Sunday, August 3, 2008

Should China Compensate Ethiopia?

First, let’s review. An externality is present when the activity of an agent (or several agents) affects the utility or production possibilities of other agents without compensation. Well, I can’t think of a more crushing example of a negative externality in the realm of sports than the one brought to my attention by Tim Haab at the Environmental Economics blog, titled “What is avoiding asthma worth?”

All over the world individuals with pre-existing health conditions are being affected on a daily basis by harmful pollutants such as ozone, carbon monoxide, and nitrous oxides (just to name a few). Some areas are worse than others. Take Beijing, China, for example – the site of this year’s Olympic games – which could provide one of the worst atmospheres (as far as environmental health concerns go) for the world’s top athletes.

One athlete in particular, Haile Gebrselassie, is a gold medalist in the 10,000-meter run. Gebrselassie was eager to compete this year in the 2008 Beijing Olympics, but to Ethiopian discontent, may have to stay home thanks to China’s poor environmental conditions. At 35 years of age, this could be Gebrselassie’s last chance to add more gold to his stash.
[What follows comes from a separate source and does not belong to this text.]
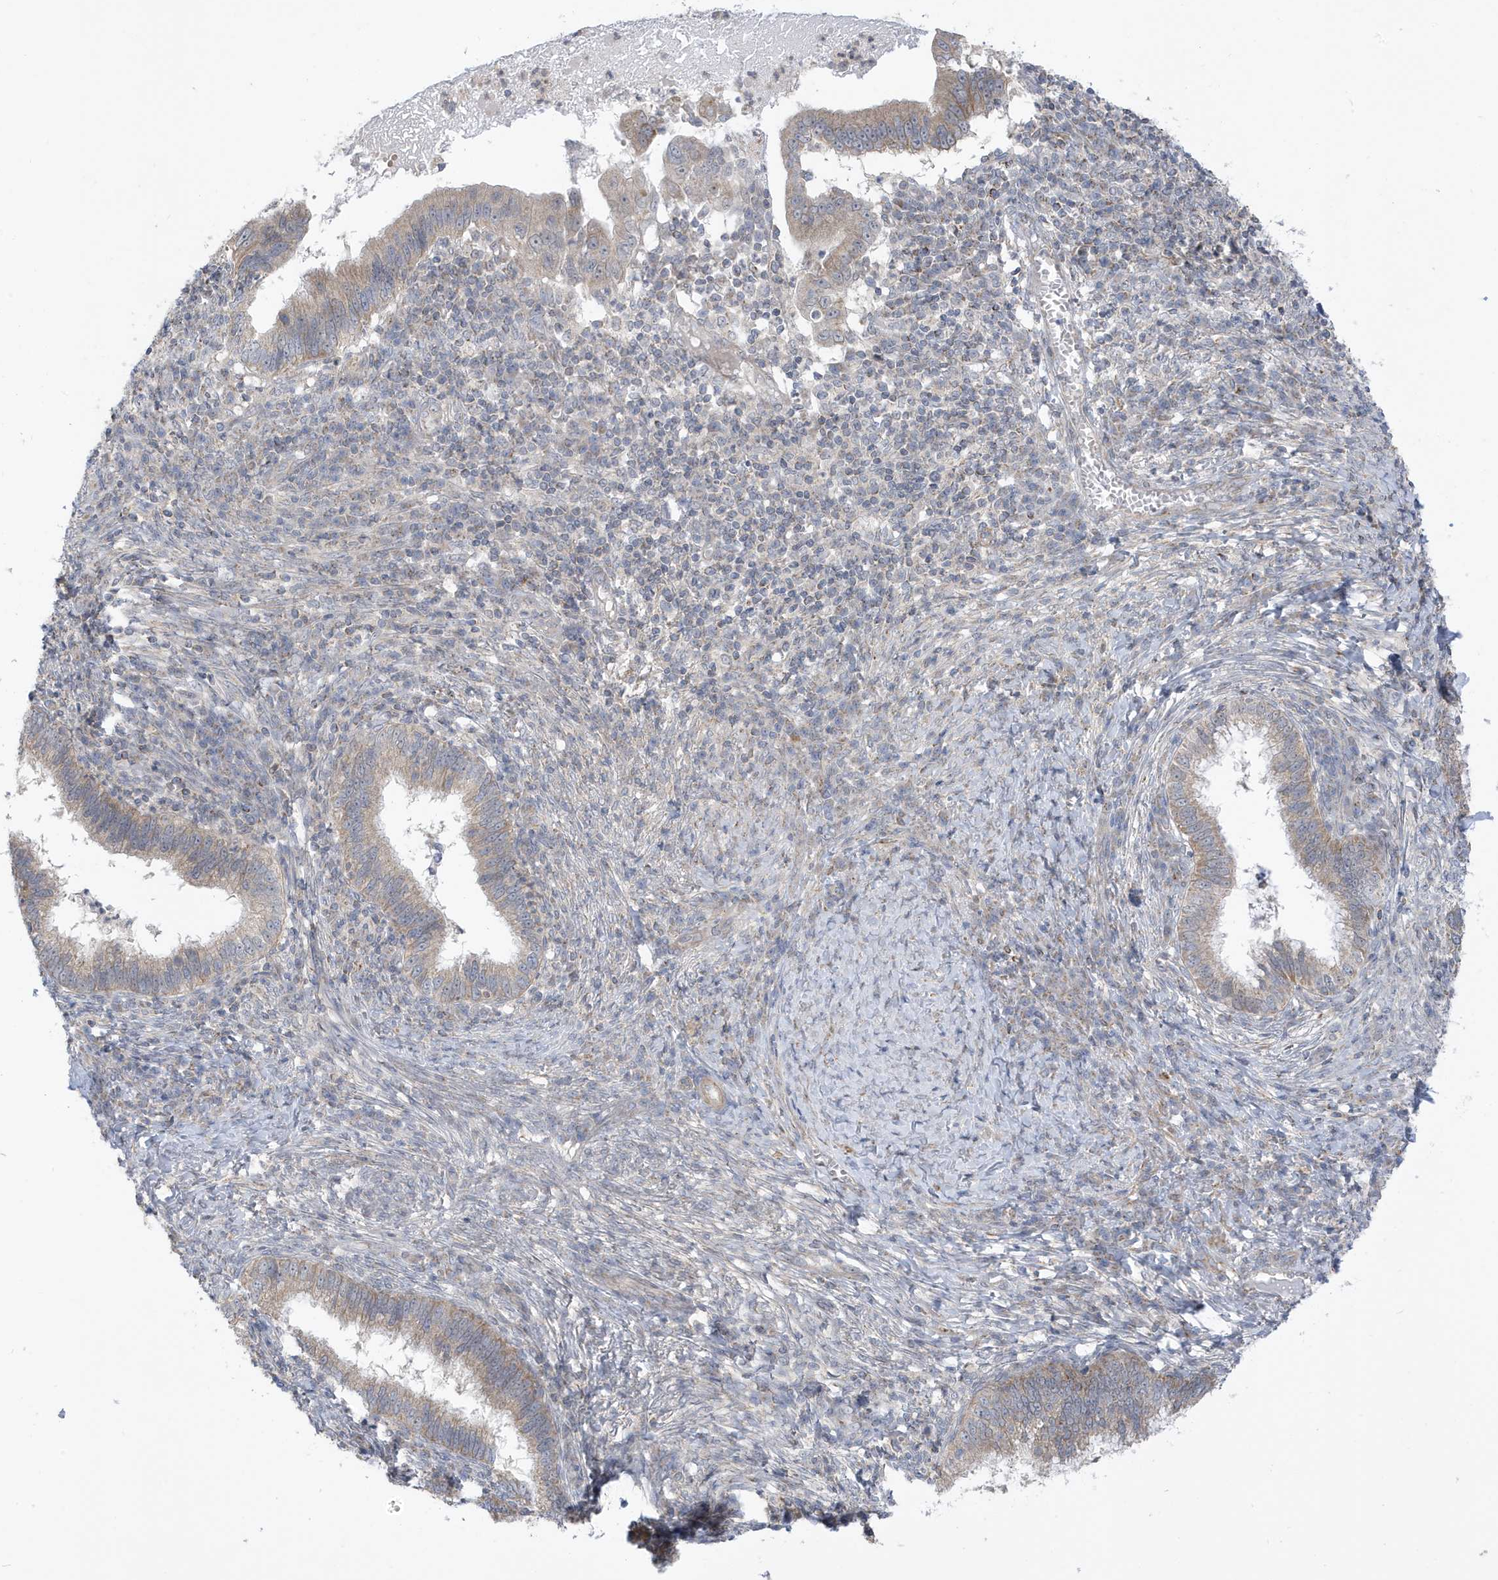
{"staining": {"intensity": "weak", "quantity": ">75%", "location": "cytoplasmic/membranous"}, "tissue": "cervical cancer", "cell_type": "Tumor cells", "image_type": "cancer", "snomed": [{"axis": "morphology", "description": "Adenocarcinoma, NOS"}, {"axis": "topography", "description": "Cervix"}], "caption": "Tumor cells exhibit low levels of weak cytoplasmic/membranous positivity in about >75% of cells in human cervical cancer.", "gene": "ATP13A5", "patient": {"sex": "female", "age": 36}}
Should China compensate Gebrselassie and/or his Ethiopian nation? What would be China’s incentive to do such a thing?

For future Olympic games bids, how could we avoid this issue? Should the Olympics be used as a way to reward those countries with better environmental conditions? (For the sake of the athletes, of course)

Either way, we’ve now added an additional cost of pollution. Thanks to China’s lax environmental policies, we won’t be able to see one of the world’s best athletes this summer.

But what’s the big deal? It’s just a gold medal. It’s not like these athletes train their whole lives for this and it’s not like we, the fans, wait every four years to witness their hard work and dedication.